Menyikapi hal ini, Wakil Gubernur Sulsel, Andi Sudirman Sulaiman memberikan perhatian dan bantuan paket sembako bagi mahasiswa yang tidak mudik melalui Gerakan Sejuta Posko Relawan Jaring Pengaman Sosial (Social Safety Net).
Penyerahan bantuan ini dilakukan secara simbolis oleh Wakil Gubernur Sulsel kepada Dewan Mahasiswa UIN Alauddin dan HMI Cabang Gowa Raya, di Rujab Wagub Sulsel, Jalan Yusuf Dg Ngawing,Jum'at (17-4-20).

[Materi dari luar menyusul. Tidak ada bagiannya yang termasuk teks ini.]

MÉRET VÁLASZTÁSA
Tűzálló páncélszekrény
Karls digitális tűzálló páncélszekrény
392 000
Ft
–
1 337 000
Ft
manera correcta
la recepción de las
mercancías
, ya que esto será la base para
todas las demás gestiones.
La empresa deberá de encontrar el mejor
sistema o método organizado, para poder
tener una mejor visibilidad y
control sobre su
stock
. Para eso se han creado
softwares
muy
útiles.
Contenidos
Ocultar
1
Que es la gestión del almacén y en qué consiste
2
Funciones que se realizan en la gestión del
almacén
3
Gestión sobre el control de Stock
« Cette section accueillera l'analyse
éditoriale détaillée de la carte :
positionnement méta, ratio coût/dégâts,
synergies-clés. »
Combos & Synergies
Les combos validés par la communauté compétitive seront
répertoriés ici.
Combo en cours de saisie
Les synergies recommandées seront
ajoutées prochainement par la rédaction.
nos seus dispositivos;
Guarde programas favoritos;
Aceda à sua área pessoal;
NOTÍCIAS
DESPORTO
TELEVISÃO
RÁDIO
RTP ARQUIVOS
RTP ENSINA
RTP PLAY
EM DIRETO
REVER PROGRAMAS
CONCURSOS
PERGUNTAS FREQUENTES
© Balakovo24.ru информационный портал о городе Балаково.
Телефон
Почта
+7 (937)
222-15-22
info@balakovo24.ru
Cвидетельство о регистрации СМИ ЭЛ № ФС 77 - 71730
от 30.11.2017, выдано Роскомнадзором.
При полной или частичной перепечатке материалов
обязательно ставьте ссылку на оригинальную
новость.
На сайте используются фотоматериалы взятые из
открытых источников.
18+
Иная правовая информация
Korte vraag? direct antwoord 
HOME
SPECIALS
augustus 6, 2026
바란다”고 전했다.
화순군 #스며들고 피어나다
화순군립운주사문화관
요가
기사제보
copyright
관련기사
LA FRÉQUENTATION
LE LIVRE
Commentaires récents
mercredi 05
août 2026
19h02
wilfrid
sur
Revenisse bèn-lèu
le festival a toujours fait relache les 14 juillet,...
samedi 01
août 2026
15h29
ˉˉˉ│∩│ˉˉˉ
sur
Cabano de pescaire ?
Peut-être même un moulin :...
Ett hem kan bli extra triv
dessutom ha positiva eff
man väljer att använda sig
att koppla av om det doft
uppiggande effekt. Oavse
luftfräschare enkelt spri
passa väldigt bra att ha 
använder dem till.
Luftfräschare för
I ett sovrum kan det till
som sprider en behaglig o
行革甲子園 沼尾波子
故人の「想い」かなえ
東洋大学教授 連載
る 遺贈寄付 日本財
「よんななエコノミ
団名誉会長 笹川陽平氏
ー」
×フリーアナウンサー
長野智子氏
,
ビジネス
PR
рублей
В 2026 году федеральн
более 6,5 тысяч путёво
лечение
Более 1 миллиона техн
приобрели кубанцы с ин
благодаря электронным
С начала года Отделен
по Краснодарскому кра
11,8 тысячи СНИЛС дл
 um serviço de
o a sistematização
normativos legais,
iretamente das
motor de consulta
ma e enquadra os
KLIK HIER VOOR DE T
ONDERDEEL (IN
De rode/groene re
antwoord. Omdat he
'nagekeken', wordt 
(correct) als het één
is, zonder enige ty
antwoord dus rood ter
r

Wagub Sulsel, Andi Sudirman mengaku bantuan yang diserahkan sebanyak 30 paket sembako yang kemudian pihak UIN dan HMI Cabang Gowa Raya menyalurkan kepada mahasiswa yang tidak mudik.
"Kita berharap bantuan ini bisa membantu para mahasiswa tersebut selama di Makassar.dan tetap mengimbau agar para mahasiswa tidak pulang ke kampung dulu, karena setiap orang yang berasal dari zona merah seperti Makassar bisa saja menjadi carrier atau pembawa pandemi ke daerah lain, apalagi ke lingkungan keluarga sendiri," ungkapnya.
"Di tengah kondisi wabah virus corona ini, solidaritas sesama mahasiswa untuk saling membantu tentu sangat diharapkan agar kita semua dapat melewati masa sulit ini dengan baik," tutupnya.